**INSTRUCTIONS TO FOLLOW**
A precise copy of the data is required, with every picture left out.

**TASK INPUTS**
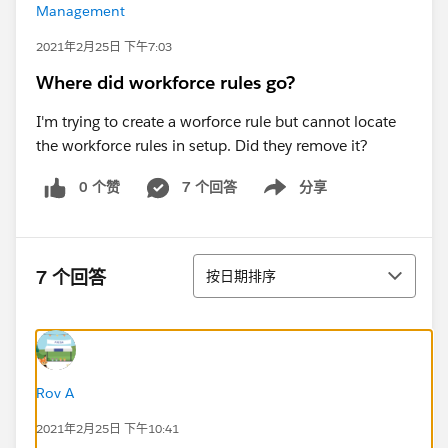
Management
2021年2月25日 下午7:03
Where did workforce rules go?
I'm trying to create a worforce rule but cannot locate
the workforce rules in setup. Did they remove it?
0 个赞
7 个回答
分享
Show menu
排序
7 个回答
按日期排序
Rov A
2021年2月25日 下午10:41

**OUTPUT BELOW**
Management
2021年2月25日 下午7:03
Where did workforce rules go?
I'm trying to create a worforce rule but cannot locate
the workforce rules in setup. Did they remove it?
0 个赞
7 个回答
分享
Show menu
排序
7 个回答
按日期排序
Rov A
2021年2月25日 下午10:41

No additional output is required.